Hay dos grandes visiones populares de los servicios de inteligencia, una es la cultural, la que nos ha dado el cine y la literatura, que choca con la realidad de que la mayoría de la información de un servicio de inteligencia proviene de fuentes abiertas, a que James Bond pierde mucho si lo viéramos en un despacho estudiándose los presupuestos de otro país.
La otra visión deriva de la utilización histórica y tradicional por las dictaduras y los regímenes totalitarios de sus servicios de información con una finalidad de control político y actuación represiva, en estos casos no cabe hablar de inteligencia, si no de policía política aunque opere bajo otra denominación.
Yo tengo una visión bastante desmitificada y pragmática. Desmitificada porque en un país democrático un servicio de inteligencia constituye una parte más -especializada y diferenciada- de la administración civil y militar.
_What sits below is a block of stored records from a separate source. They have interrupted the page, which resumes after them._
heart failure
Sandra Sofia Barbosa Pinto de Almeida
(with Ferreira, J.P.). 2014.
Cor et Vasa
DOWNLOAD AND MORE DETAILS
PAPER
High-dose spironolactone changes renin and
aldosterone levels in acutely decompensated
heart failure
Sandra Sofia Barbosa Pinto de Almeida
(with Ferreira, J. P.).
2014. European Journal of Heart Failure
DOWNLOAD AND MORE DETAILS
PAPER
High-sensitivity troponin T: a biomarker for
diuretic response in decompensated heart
Pragmática porque un servicio de inteligencia tiene una serie de objetivos que para su cumplimiento deben situarse al margen de cuestiones éticas: pagar a confidentes, manipular, chantajear a sujetos para obtener información o colaboración, comprar a gente para lograr concesiones…
Los servicios de inteligencia están obligados a difíciles equilibrios, situándose en un terreno en muchas ocasiones “alegal”, como ciudadanos debemos exigir que su labor este sometida a los controles efectivos y a las garantías necesarias.